• J. Thorac. Cardiovasc. Surg. · Dec 1989

    Wound complications after median sternotomy. Relationship to internal mammary grafting.

    • S R Hazelrigg, H A Wellons, J A Schneider, and P Kolm.
    • Prairie Cardiovascular Center, Southern Illinois University School of Medicine, Springfield 62794-9420.
    • J. Thorac. Cardiovasc. Surg. 1989 Dec 1; 98 (6): 1096-9.

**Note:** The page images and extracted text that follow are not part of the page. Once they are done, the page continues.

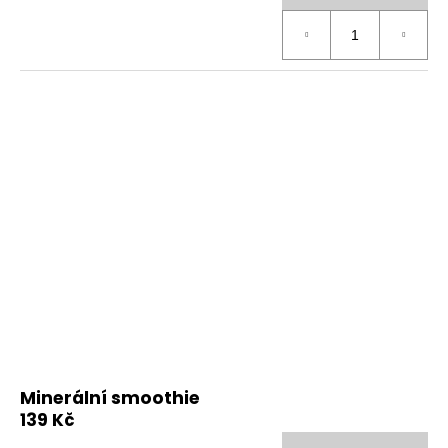
Minerální smoothie
139 Kč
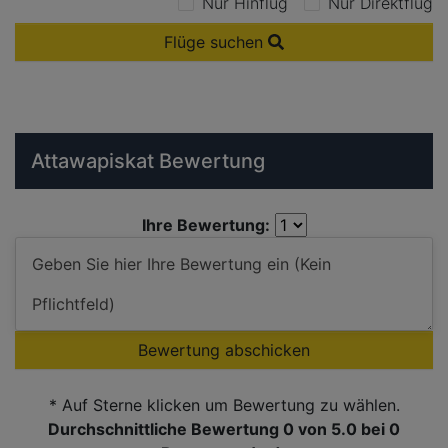
Nur Hinflug
Nur Direktflug
Flüge suchen
Attawapiskat Bewertung
Ihre Bewertung:
Bewertung abschicken
* Auf Sterne klicken um Bewertung zu wählen.
Durchschnittliche Bewertung 0
von 5.0 bei
0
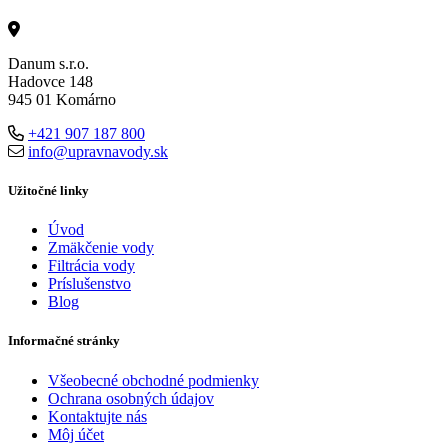
Danum s.r.o.
Hadovce 148
945 01 Komárno
+421 907 187 800
info@upravnavody.sk
Užitočné linky
Úvod
Zmäkčenie vody
Filtrácia vody
Príslušenstvo
Blog
Informačné stránky
Všeobecné obchodné podmienky
Ochrana osobných údajov
Kontaktujte nás
Môj účet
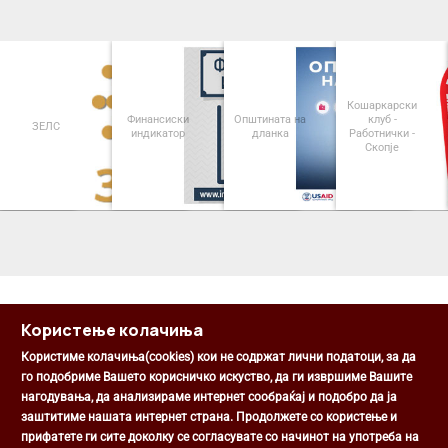
Кошаркарски
Финансиски
Општината на
клуб -
ЗЕЛС
индикатор
дланка
Работнички -
Скопје
<
>
Користење колачиња
Користиме колачиња(cookies) кои не содржат лични податоци, за да
го подобриме Вашето корисничко искуство, да ги извршиме Вашите
нагодувања, да анализираме интернет сообраќај и подобро да ја
Општина Центар
заштитиме нашата интернет страна. Продолжете со користење и
Михаил Цоков бр. 1, Скопје
прифатете ги сите доколку се согласувате со начинот на употреба на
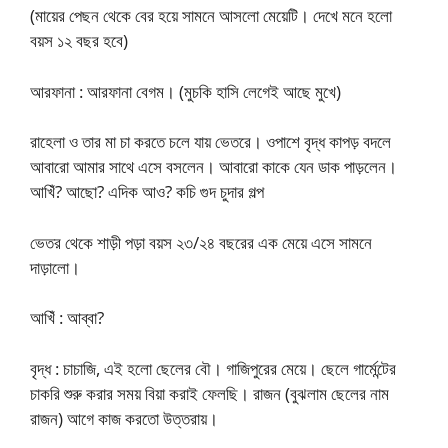
(মায়ের পেছন থেকে বের হয়ে সামনে আসলো মেয়েটি। দেখে মনে হলো
বয়স ১২ বছর হবে)
আরফানা : আরফানা বেগম। (মুচকি হাসি লেগেই আছে মুখে)
রাহেলা ও তার মা চা করতে চলে যায় ভেতরে। ওপাশে বৃদ্ধ কাপড় বদলে
আবারো আমার সাথে এসে বসলেন। আবারো কাকে যেন ডাক পাড়লেন।
আখিঁ? আছো? এদিক আও? কচি গুদ চুদার গল্প
ভেতর থেকে শাড়ী পড়া বয়স ২৩/২৪ বছরের এক মেয়ে এসে সামনে
দাড়ালো।
আখিঁ : আব্বা?
বৃদ্ধ : চাচাজি, এই হলো ছেলের বৌ। গাজিপুরের মেয়ে। ছেলে গার্মেন্টের
চাকরি শুরু করার সময় বিয়া করাই ফেলছি। রাজন (বুঝলাম ছেলের নাম
রাজন) আগে কাজ করতো উত্তরায়।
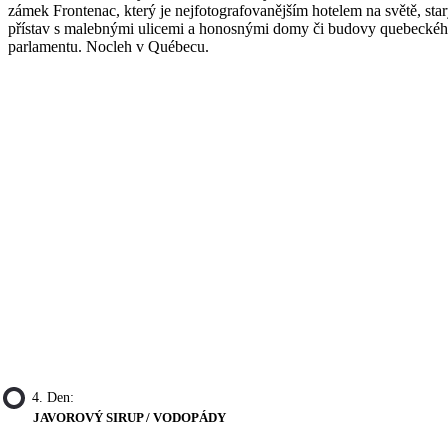
zámek Frontenac, který je nejfotografovanějším hotelem na světě, sta
přístav s malebnými ulicemi a honosnými domy či budovy quebecké
parlamentu. Nocleh v Québecu.
4. Den:
JAVOROVÝ SIRUP / VODOPÁDY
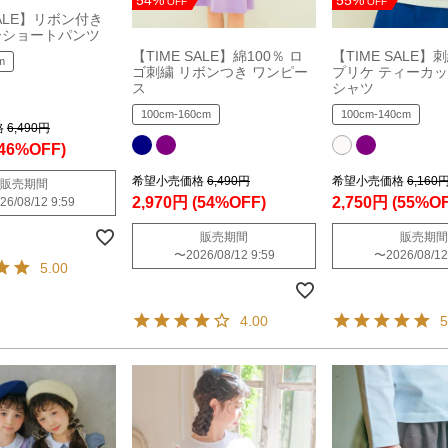
OFF
OFF
SALE】リボン付き
ーショートパンツ
【TIME SALE】綿100％ ロ
【TIME SALE】
m
ゴ刺繍 リボンつき ワンピー
プリケ ティーカッ
ス
シャツ
100cm-160cm
100cm-140cm
格
6,490円
(46%OFF)
希望小売価格
6,490円
希望小売価格
6,160
販売期間
2,970円
(54%OFF)
2,750円
(55%OF
26/08/12 9:59
販売期間
販売期間
〜
2026/08/12 9:59
〜
2026/08/12
5.00
4.00
5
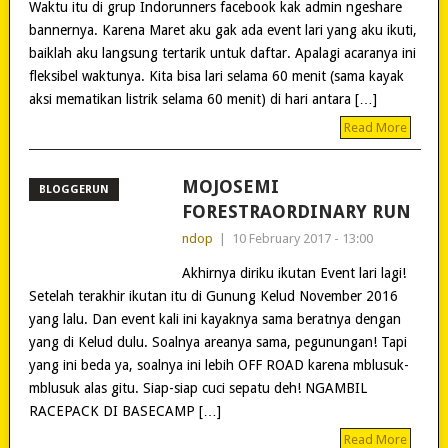
Waktu itu di grup Indorunners facebook kak admin ngeshare
bannernya. Karena Maret aku gak ada event lari yang aku ikuti,
baiklah aku langsung tertarik untuk daftar. Apalagi acaranya ini
fleksibel waktunya. Kita bisa lari selama 60 menit (sama kayak
aksi mematikan listrik selama 60 menit) di hari antara […]
Read More
MOJOSEMI
BLOGGERUN
FORESTRAORDINARY RUN
ndop
|
10 February 2017 - 13:00
Akhirnya diriku ikutan Event lari lagi!
Setelah terakhir ikutan itu di Gunung Kelud November 2016
yang lalu. Dan event kali ini kayaknya sama beratnya dengan
yang di Kelud dulu. Soalnya areanya sama, pegunungan! Tapi
yang ini beda ya, soalnya ini lebih OFF ROAD karena mblusuk-
mblusuk alas gitu. Siap-siap cuci sepatu deh! NGAMBIL
RACEPACK DI BASECAMP […]
Read More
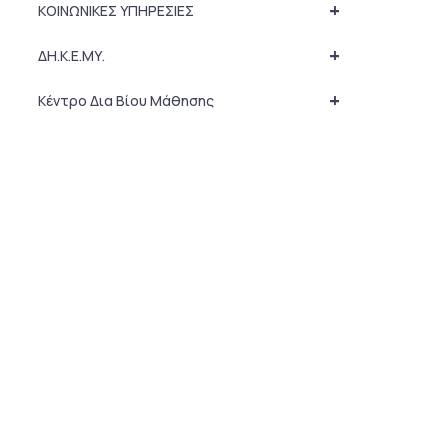
+
ΚΟΙΝΩΝΙΚΕΣ ΥΠΗΡΕΣΙΕΣ
+
ΔΗ.Κ.Ε.ΜΥ.
+
Κέντρο Δια Βίου Μάθησης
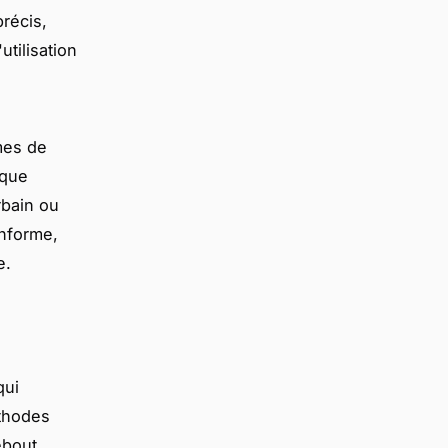
récis,
utilisation
mes de
 que
rbain ou
onforme,
e.
qui
éthodes
ebout,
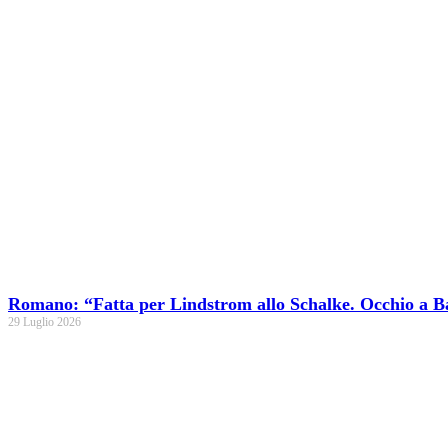
Romano: “Fatta per Lindstrom allo Schalke. Occhio a B
29 Luglio 2026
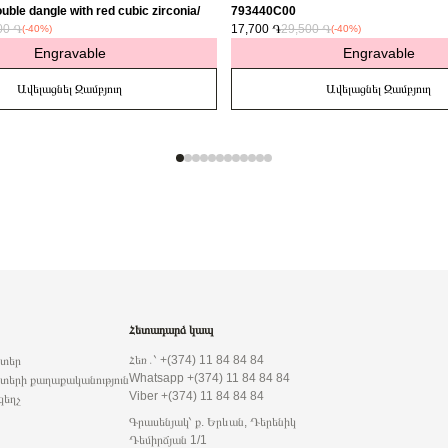
uble dangle with red cubic zirconia/
793440C00
00 ֏
17,700 ֏
29,500 ֏
(-40%)
(-40%)
Engravable
Engravable
Ավելացնել Զամբյուղ
Ավելացնել Զամբյուղ
Հետադարձ կապ
Հեռ․՝ +(374) 11 84 84 84
րտեր
Whatsapp +(374) 11 84 84 84
տերի քաղաքականություն
Viber +(374) 11 84 84 84
զեղչ
Գրասենյակ՝ ք. Երևան, Դերենիկ
Դեմիրճյան 1/1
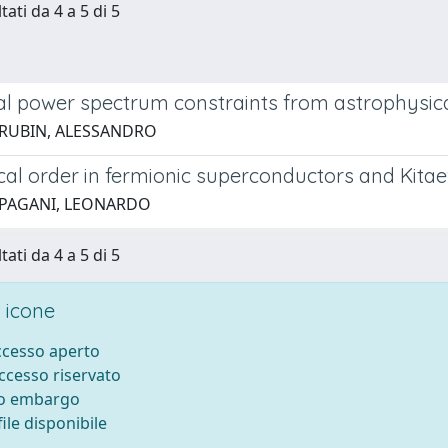
tati da 4 a 5 di 5
al power spectrum constraints from astrophysic
 RUBIN, ALESSANDRO
cal order in fermionic superconductors and Kitae
 PAGANI, LEONARDO
tati da 4 a 5 di 5
 icone
accesso aperto
accesso riservato
to embargo
ile disponibile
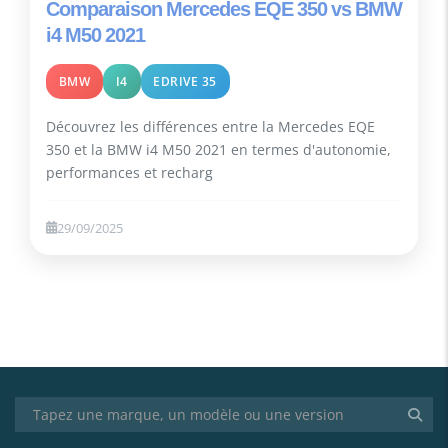
Comparaison Mercedes EQE 350 vs BMW
i4 M50 2021
BMW
I4
EDRIVE 35
Découvrez les différences entre la Mercedes EQE
350 et la BMW i4 M50 2021 en termes d'autonomie,
performances et recharg
29/09/2025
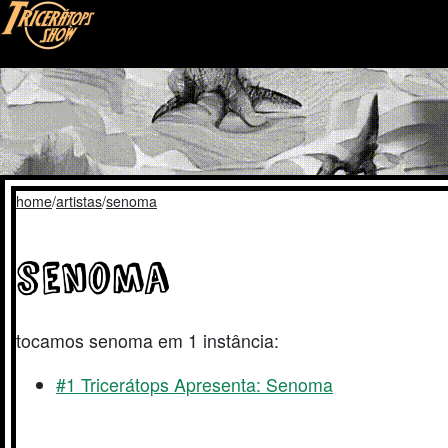
Tricerátops Show, Homepage
home
artistas
senoma
senoma
tocamos senoma em 1 instância:
#1 Tricerátops Apresenta: Senoma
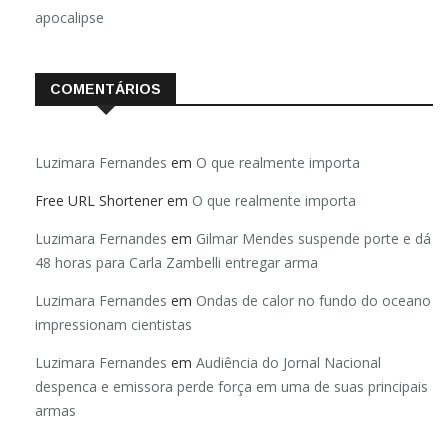
apocalipse
COMENTÁRIOS
Luzimara Fernandes
em
O que realmente importa
Free URL Shortener
em
O que realmente importa
Luzimara Fernandes
em
Gilmar Mendes suspende porte e dá
48 horas para Carla Zambelli entregar arma
Luzimara Fernandes
em
Ondas de calor no fundo do oceano
impressionam cientistas
Luzimara Fernandes
em
Audiência do Jornal Nacional
despenca e emissora perde força em uma de suas principais
armas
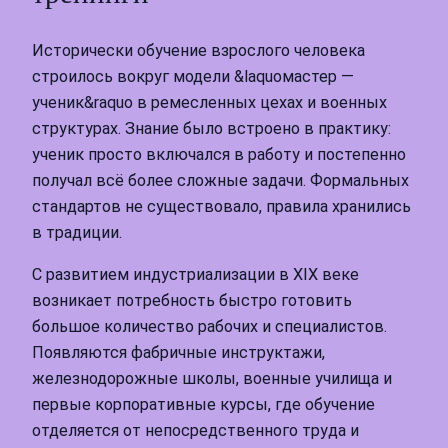
Исторически обучение взрослого человека
строилось вокруг модели &laquoмастер —
ученик&raquo в ремесленных цехах и военных
структурах. Знание было встроено в практику:
ученик просто включался в работу и постепенно
получал всё более сложные задачи. Формальных
стандартов не существовало, правила хранились
в традиции.
С развитием индустриализации в XIX веке
возникает потребность быстро готовить
большое количество рабочих и специалистов.
Появляются фабричные инструктажи,
железнодорожные школы, военные училища и
первые корпоративные курсы, где обучение
отделяется от непосредственного труда и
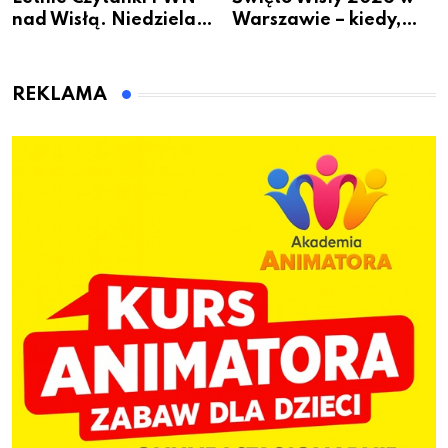
nad Wisłą. Niedziela z
Warszawie – kiedy,
książką, kawą i chwilą
gdzie i co się będzie
dla siebie
działo 2 sierpnia
REKLAMA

    AbstractCase histories of 2582 patients requiring median sternotomy for coronary artery bypass grafting between January 1982 and August 1986 were retrospectively reviewed. Only saphenous vein grafts were used in 230 patients, one mammary artery graft was used in 1626 patients, and both mammary arteries were used in 726 patients. The relationship of potential risk factors and wound complication was evaluated. The overall incidence of wound complications was 0.81%-0.43% in the saphenous vein graft group, 0.49% in the single mammary group, and 1.65% in the bilateral mammary group. Graft type and a number of potential risk factors were analyzed in a logistic regression analysis to determine significant predictors of wound complications. The results indicated that pneumonia, obesity, reexploration, use of the intraaortic balloon pump, and diabetes were significant risk factors contributing to the probability of wound complications. Bilateral mammary grafting was significantly associated with the increased probability of a wound complication developing. Bilateral mammary grafting increased the chance of wound complication nearly five times that of saphenous vein grafting and three times that of single mammary grafting. Mammary artery grafts have been shown to achieve greater long-term patency than saphenous vein grafts, and their continued use is encouraged. However, the potential for increased wound problems should be considered along with other significant preoperative risk factors such as insulin-dependent diabetes, chronic pulmonary disease, and obesity.